Мальчишки посмотрели на меня с недоумением.
— Кака така наука? — Гнатка поскреб в затылке. — Борьба, что ли? Драка — она и есть драка. Кто сильнее, тот и прав.
— Да не скажи! — не согласился Коська. — Сила — это хорошо. А когда драться умеешь — еще лучше! Вот, я в цирке видел: «французская борьба» называется. Там такие приемчики, что только успевай вражин штабелями складывать! Только вот кто бы научил-то нас…
Гнатик, которому, судя по всему, в жизни не довелось побывать в цирке, угрюмо надулся.
— Я кое-что знаю! — сказал я.
— И что, научишь? — сразу загорелся Игнат.
— Конечно! Пойдемте к Днепру, на песок. Там и покажу кое-что.

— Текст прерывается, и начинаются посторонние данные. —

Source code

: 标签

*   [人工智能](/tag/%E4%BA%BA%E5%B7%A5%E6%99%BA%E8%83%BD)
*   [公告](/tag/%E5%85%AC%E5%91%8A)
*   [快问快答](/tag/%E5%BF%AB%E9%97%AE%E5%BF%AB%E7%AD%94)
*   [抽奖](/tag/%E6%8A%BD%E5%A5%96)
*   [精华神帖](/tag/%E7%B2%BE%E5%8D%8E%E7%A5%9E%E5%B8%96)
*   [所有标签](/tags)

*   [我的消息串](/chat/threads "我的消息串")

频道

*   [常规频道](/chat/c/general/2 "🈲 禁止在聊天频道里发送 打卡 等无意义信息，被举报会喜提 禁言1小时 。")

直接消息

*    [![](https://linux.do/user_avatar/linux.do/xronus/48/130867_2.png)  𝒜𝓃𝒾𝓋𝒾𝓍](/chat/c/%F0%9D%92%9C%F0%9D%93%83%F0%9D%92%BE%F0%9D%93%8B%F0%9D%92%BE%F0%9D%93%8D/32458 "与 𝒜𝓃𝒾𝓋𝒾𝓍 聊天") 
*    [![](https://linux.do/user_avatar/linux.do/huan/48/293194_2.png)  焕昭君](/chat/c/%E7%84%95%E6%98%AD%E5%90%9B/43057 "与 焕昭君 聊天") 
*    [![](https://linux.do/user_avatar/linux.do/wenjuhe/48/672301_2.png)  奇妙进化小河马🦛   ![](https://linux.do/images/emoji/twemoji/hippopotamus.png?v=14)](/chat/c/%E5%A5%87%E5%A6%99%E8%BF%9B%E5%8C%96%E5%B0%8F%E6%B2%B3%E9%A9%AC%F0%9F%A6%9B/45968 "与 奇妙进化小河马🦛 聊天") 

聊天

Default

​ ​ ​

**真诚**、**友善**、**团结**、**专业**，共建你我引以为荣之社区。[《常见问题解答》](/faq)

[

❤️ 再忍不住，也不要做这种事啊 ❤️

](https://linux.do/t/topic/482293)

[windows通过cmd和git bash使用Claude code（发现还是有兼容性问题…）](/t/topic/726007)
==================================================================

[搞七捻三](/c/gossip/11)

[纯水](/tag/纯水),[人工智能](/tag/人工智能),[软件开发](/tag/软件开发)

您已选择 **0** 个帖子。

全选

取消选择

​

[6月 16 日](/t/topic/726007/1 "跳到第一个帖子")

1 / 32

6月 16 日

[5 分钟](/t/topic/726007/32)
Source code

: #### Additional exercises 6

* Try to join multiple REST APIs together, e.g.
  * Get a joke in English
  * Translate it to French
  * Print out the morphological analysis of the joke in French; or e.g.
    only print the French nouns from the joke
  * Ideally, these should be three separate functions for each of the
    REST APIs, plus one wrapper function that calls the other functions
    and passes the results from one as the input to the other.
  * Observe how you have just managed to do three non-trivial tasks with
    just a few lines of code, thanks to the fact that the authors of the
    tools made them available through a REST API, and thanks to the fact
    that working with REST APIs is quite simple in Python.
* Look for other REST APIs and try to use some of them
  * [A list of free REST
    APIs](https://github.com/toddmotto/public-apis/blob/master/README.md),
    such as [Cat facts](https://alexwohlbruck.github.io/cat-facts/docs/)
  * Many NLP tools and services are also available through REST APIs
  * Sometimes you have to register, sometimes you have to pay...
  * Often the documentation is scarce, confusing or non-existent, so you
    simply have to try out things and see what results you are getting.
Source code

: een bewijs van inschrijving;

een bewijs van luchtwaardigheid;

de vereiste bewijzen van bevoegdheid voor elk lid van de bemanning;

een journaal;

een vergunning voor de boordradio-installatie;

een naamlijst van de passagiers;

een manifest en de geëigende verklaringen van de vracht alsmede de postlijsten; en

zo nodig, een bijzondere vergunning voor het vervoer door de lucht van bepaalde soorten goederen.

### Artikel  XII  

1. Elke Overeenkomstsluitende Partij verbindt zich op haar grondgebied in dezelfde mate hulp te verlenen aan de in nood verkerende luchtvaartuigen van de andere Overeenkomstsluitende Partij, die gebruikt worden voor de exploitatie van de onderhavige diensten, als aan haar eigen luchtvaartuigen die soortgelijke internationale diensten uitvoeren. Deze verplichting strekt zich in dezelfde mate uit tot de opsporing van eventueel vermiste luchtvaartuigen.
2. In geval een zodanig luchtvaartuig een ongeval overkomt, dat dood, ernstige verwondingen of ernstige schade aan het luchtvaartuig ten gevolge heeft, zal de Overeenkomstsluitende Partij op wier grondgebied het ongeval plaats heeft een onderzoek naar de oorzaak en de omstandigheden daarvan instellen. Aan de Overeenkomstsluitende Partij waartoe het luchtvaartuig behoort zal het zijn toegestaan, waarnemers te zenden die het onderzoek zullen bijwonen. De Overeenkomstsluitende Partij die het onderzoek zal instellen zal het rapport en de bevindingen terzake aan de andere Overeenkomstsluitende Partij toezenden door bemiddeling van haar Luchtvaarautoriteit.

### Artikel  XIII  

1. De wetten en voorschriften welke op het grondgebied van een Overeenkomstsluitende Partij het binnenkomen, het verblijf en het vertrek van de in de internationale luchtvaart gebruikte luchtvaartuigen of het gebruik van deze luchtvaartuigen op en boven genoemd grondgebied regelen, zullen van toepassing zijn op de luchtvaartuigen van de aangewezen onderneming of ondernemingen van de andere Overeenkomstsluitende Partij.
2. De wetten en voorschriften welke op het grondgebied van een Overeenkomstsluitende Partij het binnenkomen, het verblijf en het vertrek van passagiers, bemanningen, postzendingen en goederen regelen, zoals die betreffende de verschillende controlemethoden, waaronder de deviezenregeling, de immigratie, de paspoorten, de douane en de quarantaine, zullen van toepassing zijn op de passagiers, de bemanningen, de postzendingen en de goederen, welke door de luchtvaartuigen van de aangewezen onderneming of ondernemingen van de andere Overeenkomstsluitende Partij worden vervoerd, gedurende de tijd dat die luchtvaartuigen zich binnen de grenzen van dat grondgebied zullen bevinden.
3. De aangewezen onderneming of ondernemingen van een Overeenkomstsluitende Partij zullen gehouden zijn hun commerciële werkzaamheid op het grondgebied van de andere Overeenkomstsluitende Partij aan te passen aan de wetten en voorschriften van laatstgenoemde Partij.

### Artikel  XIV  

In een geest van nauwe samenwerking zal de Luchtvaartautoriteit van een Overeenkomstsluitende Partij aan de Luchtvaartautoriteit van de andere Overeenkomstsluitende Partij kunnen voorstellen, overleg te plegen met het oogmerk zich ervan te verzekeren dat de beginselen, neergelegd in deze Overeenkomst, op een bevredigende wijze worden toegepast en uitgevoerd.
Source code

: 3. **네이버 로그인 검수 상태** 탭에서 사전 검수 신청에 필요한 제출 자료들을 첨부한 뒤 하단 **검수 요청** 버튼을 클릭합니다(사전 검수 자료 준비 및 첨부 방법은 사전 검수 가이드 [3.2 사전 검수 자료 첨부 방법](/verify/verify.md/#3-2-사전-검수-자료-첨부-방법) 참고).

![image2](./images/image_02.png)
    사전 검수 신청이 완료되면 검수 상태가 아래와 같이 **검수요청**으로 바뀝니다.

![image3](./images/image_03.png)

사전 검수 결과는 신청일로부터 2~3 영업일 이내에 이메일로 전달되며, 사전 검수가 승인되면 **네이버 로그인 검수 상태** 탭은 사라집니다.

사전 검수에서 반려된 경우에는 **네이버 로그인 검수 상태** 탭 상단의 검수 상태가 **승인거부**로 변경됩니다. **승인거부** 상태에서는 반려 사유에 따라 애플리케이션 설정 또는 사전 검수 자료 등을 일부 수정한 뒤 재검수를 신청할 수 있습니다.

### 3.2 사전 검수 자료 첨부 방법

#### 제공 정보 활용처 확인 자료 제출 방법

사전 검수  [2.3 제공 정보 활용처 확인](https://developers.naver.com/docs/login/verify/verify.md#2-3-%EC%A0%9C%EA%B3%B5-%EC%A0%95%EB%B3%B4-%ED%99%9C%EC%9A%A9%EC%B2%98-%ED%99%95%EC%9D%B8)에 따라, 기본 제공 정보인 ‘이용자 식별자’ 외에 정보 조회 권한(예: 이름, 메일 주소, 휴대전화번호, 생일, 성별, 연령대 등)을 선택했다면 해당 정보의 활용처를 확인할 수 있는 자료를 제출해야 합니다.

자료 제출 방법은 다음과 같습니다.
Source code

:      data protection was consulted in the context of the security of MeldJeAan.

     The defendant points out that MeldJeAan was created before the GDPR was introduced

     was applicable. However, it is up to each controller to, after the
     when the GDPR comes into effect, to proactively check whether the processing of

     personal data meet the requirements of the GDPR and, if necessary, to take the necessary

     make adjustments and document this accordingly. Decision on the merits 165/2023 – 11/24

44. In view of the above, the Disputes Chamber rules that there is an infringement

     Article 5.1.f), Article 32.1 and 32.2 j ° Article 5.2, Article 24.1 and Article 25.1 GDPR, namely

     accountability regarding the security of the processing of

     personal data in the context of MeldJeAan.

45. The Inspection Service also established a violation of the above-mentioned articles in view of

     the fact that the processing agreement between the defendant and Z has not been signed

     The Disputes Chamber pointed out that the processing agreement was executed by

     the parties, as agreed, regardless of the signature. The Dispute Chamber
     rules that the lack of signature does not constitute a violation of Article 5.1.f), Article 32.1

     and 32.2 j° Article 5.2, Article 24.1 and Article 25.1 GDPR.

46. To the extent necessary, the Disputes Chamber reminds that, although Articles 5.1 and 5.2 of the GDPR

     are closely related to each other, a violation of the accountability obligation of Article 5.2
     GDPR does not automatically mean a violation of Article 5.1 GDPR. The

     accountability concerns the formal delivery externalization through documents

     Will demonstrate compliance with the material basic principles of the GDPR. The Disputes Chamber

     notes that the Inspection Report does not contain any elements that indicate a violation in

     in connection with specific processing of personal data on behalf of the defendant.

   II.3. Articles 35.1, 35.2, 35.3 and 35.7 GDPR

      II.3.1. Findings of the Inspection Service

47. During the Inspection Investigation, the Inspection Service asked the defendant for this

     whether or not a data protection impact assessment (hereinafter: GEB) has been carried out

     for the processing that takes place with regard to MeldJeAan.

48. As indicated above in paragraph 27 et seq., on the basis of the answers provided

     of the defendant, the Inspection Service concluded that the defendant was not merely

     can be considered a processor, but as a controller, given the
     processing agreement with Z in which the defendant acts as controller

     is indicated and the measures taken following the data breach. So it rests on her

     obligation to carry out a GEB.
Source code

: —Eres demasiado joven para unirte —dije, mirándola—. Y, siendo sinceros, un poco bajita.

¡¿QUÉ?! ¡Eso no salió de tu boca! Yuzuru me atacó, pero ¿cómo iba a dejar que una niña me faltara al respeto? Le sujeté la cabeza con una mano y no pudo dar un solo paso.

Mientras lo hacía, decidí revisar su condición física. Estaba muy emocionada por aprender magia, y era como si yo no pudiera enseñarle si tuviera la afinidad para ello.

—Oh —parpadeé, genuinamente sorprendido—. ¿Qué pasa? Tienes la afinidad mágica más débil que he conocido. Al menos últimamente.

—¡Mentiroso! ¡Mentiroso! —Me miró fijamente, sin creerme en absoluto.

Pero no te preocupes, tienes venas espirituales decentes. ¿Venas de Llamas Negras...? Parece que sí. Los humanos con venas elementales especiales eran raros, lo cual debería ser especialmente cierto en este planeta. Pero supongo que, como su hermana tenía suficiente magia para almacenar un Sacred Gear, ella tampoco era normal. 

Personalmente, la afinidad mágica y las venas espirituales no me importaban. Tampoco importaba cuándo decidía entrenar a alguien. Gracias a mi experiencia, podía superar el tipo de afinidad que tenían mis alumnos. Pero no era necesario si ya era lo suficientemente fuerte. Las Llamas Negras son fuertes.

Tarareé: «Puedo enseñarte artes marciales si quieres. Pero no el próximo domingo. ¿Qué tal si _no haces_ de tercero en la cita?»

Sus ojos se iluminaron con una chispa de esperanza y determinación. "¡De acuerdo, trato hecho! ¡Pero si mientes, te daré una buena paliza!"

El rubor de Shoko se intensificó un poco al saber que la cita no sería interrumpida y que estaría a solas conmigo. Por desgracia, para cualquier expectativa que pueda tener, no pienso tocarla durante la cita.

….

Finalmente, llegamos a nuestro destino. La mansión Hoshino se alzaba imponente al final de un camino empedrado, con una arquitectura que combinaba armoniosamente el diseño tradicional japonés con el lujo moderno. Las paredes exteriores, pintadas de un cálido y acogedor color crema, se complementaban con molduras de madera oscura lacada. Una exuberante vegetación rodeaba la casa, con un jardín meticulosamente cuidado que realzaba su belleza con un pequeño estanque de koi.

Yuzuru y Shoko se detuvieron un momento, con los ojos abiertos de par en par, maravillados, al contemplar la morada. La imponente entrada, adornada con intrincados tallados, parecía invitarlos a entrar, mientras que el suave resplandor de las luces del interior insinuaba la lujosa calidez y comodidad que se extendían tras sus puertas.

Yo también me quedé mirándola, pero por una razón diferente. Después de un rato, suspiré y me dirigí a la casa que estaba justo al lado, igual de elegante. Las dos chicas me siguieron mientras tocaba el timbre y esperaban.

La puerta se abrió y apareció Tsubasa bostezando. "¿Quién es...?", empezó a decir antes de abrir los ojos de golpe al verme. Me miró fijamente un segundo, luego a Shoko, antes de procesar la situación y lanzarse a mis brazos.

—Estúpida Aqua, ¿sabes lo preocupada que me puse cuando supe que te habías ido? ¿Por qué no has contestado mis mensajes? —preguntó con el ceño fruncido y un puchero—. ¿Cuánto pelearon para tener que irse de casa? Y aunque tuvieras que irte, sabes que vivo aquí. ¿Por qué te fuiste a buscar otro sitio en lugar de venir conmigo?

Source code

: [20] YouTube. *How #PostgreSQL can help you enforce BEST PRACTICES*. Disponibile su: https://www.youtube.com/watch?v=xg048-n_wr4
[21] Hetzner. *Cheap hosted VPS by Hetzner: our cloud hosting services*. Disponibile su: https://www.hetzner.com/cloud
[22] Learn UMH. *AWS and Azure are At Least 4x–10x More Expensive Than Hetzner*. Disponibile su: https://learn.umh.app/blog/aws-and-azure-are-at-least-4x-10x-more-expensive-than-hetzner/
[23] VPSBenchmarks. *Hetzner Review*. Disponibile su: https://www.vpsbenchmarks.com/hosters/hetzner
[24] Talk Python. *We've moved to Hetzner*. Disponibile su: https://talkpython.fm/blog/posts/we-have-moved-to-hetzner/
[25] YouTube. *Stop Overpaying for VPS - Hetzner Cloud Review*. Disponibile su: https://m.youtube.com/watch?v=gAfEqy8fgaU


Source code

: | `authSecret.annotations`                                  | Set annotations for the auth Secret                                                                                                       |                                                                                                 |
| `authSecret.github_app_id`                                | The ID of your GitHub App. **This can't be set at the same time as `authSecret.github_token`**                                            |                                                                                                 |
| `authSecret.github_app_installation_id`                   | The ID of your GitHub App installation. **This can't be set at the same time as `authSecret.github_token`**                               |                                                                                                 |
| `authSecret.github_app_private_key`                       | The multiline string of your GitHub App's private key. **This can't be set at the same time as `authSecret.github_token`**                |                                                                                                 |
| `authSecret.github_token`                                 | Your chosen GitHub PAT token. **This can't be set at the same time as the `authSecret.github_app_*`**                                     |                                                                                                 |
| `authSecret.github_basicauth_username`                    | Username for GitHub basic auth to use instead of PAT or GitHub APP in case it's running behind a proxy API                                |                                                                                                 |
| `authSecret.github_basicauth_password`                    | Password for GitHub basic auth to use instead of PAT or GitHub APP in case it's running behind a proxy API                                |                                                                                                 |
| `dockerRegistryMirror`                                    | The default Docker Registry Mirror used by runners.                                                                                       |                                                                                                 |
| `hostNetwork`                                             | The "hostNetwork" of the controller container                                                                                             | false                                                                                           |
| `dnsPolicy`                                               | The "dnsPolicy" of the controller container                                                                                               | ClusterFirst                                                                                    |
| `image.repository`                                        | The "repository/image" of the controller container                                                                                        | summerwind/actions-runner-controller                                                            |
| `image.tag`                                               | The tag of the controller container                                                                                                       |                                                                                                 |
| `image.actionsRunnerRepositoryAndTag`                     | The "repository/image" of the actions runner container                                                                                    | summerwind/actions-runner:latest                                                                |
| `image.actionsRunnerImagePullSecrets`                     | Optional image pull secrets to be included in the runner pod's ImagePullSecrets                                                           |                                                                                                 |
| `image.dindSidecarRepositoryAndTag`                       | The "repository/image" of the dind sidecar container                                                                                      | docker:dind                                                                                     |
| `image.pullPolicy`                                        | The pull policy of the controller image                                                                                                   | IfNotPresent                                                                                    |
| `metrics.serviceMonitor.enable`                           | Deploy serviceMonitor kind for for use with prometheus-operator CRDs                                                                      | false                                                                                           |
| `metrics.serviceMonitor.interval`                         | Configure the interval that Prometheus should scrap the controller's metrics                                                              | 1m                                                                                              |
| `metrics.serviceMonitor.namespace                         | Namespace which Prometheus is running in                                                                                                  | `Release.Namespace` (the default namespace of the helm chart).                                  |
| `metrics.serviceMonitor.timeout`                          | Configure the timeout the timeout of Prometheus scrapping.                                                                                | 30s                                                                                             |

Мы оставили пыльный пустырь и пошли по знакомым улочкам Нижней колонии вниз, к реке.
Утренняя свежесть меж тем развеялась без следа, щедрое южное солнце жарило как не в себя, и жара стояла такая, что тополиный пух, щедро усеявший все дороги и пустыри, казалось, вот-вот вспыхнет сам собой. Воздух дрожал над раскаленными крышами Нижней колонии, и даже неугомонные воробьи притихли в тени редких акаций.